■ DATA SECTION:

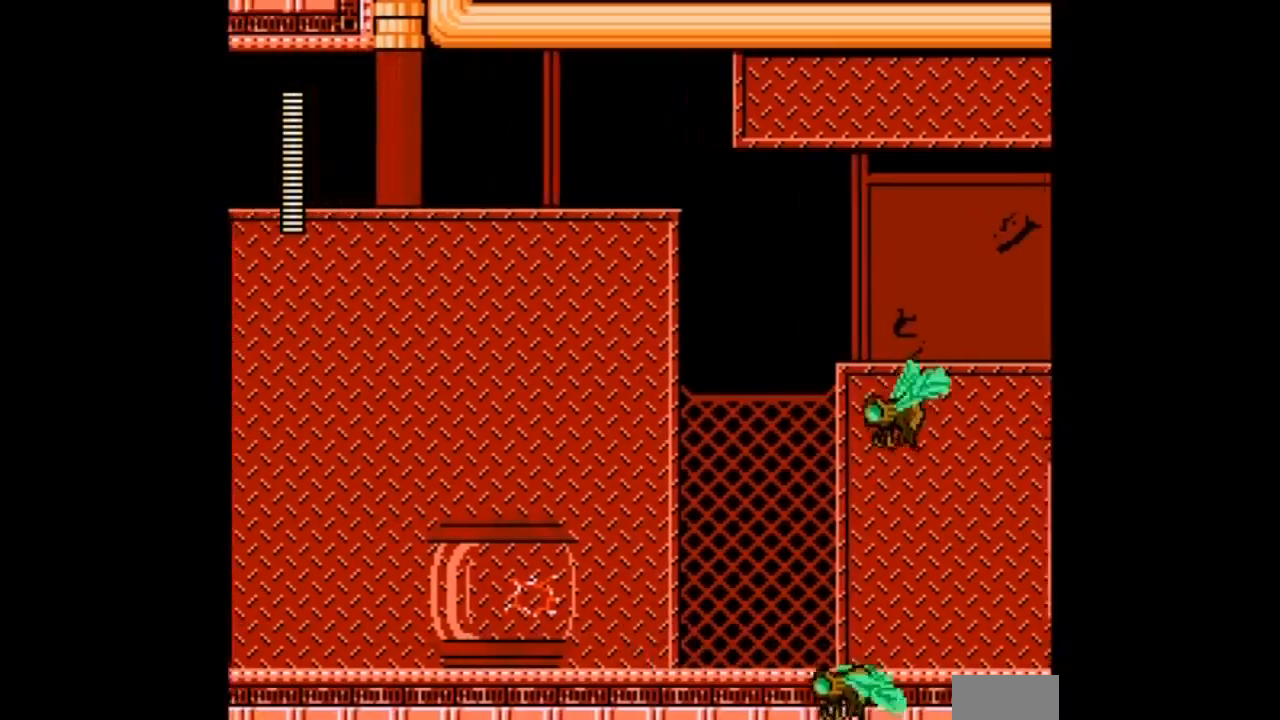
{"buttons": ["A"], "events": [[66, "B", "down"], [66, "C", "down"], [66, "DPAD_LEFT", "up"], [100, "DPAD_DOWN", "up"], [133, "C", "up"], [266, "A", "down"], [300, "C", "down"], [367, "B", "up"], [400, "A", "up"], [400, "C", "up"], [433, "A", "down"]]}
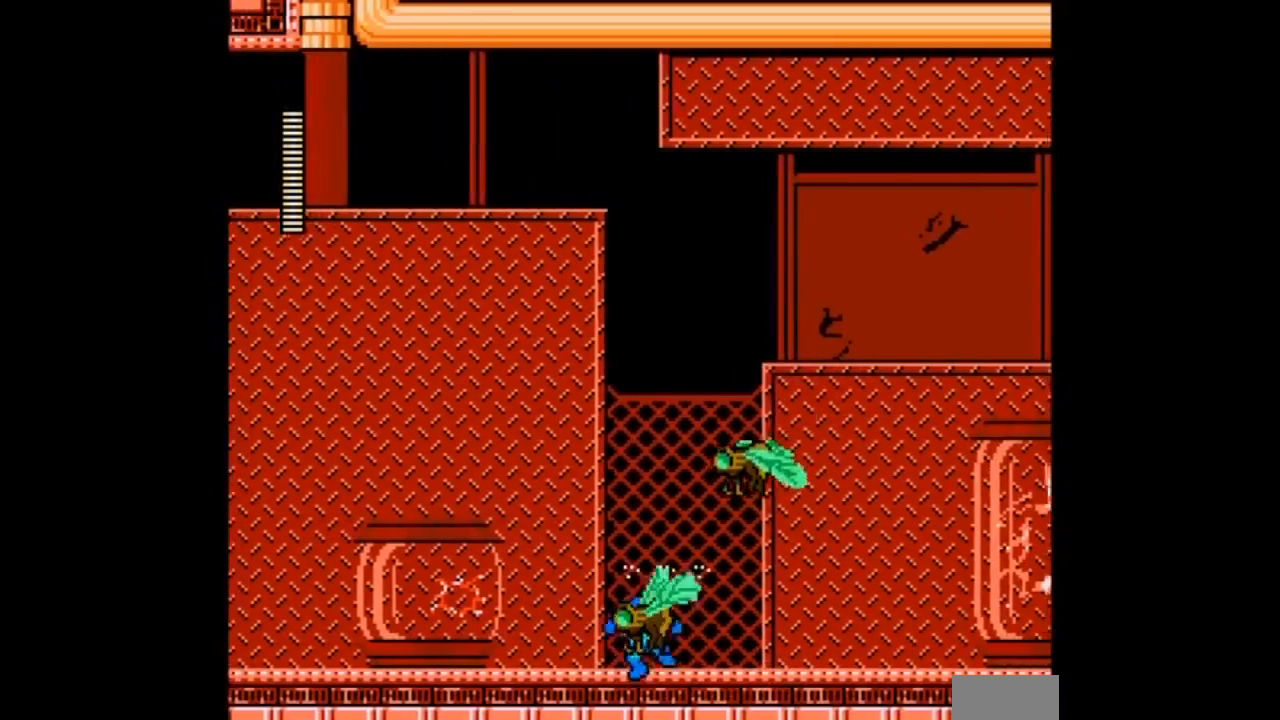
{"buttons": ["A"], "events": [[33, "DPAD_LEFT", "down"], [100, "A", "up"], [267, "A", "down"], [367, "A", "up"], [367, "DPAD_LEFT", "up"], [400, "A", "down"]]}
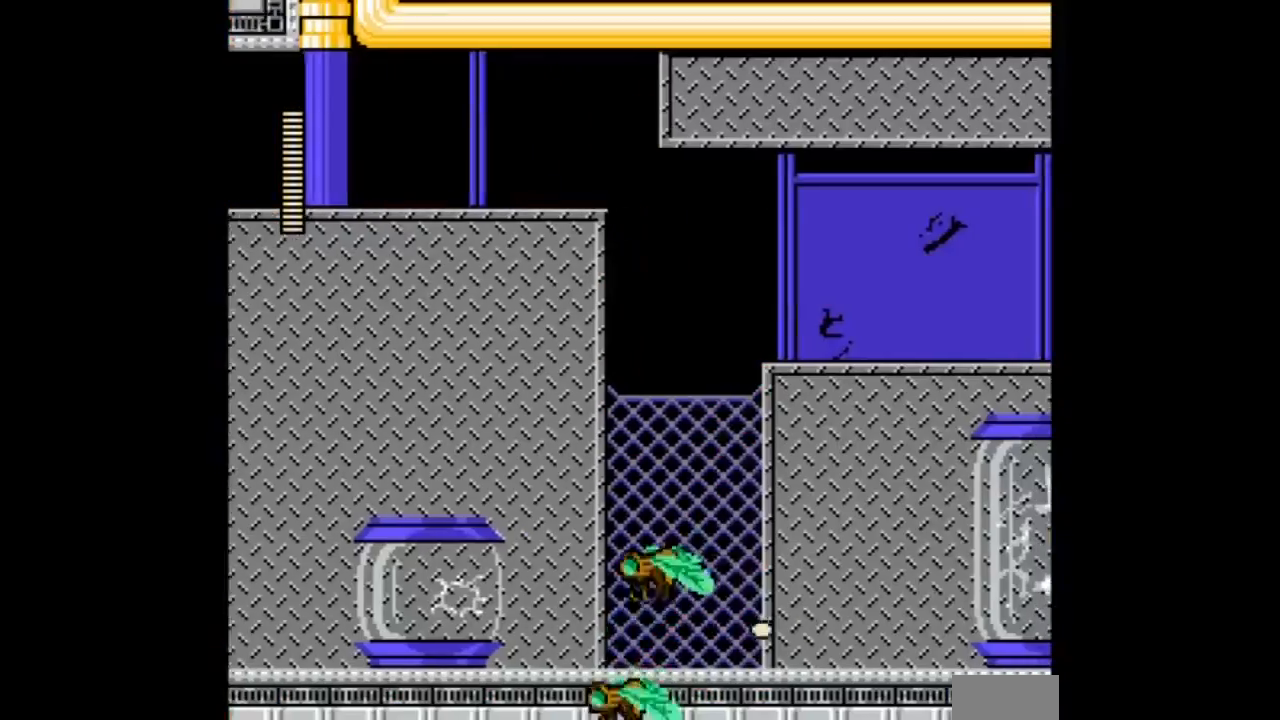
{"buttons": [], "events": [[66, "A", "up"], [100, "A", "down"], [267, "A", "up"], [333, "A", "down"], [500, "A", "up"]]}
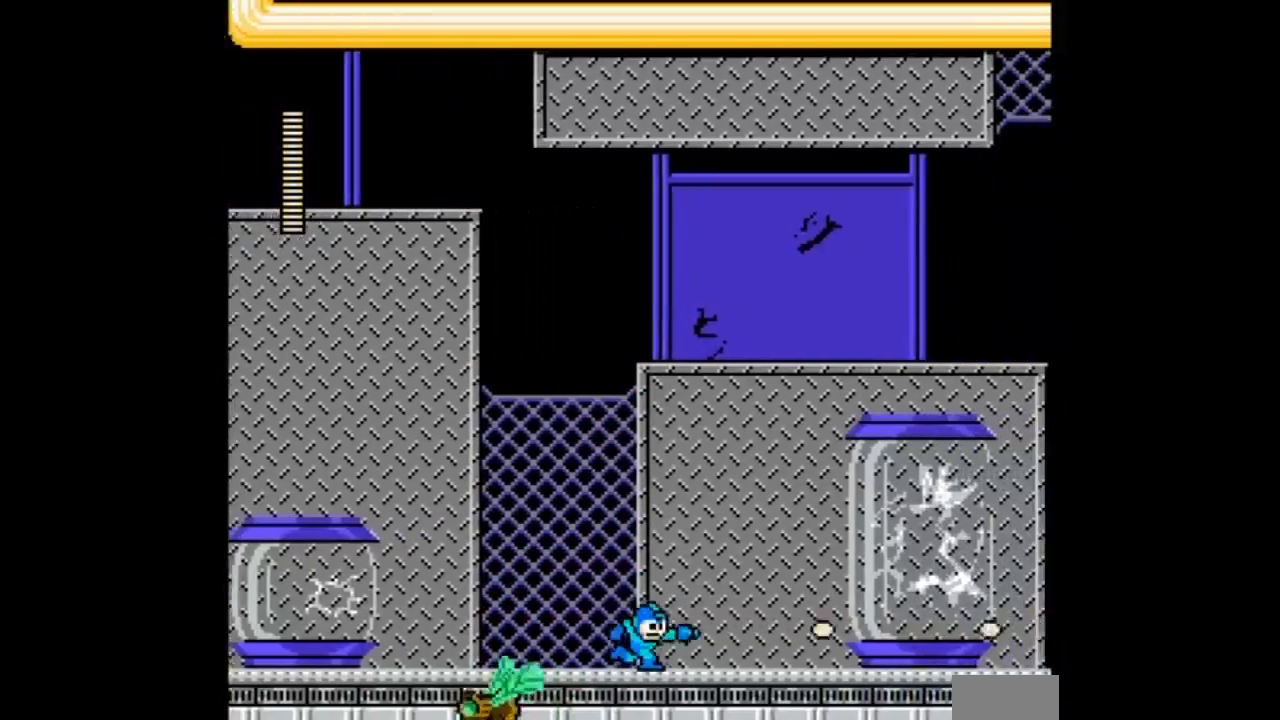
{"buttons": ["B", "C", "DPAD_DOWN"], "events": [[100, "DPAD_LEFT", "down"], [200, "A", "down"], [200, "DPAD_LEFT", "up"], [367, "A", "up"], [400, "DPAD_DOWN", "down"], [467, "C", "down"], [501, "B", "down"]]}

■ WORK REQUEST:
Write the material out again exactly. Do not include the pictures.

■ OUTPUT OF THE EXERCISE:
{"buttons": ["A"], "events": [[66, "B", "down"], [66, "C", "down"], [66, "DPAD_LEFT", "up"], [100, "DPAD_DOWN", "up"], [133, "C", "up"], [266, "A", "down"], [300, "C", "down"], [367, "B", "up"], [400, "A", "up"], [400, "C", "up"], [433, "A", "down"]]}
{"buttons": ["A"], "events": [[33, "DPAD_LEFT", "down"], [100, "A", "up"], [267, "A", "down"], [367, "A", "up"], [367, "DPAD_LEFT", "up"], [400, "A", "down"]]}
{"buttons": [], "events": [[66, "A", "up"], [100, "A", "down"], [267, "A", "up"], [333, "A", "down"], [500, "A", "up"]]}
{"buttons": ["B", "C", "DPAD_DOWN"], "events": [[100, "DPAD_LEFT", "down"], [200, "A", "down"], [200, "DPAD_LEFT", "up"], [367, "A", "up"], [400, "DPAD_DOWN", "down"], [467, "C", "down"], [501, "B", "down"]]}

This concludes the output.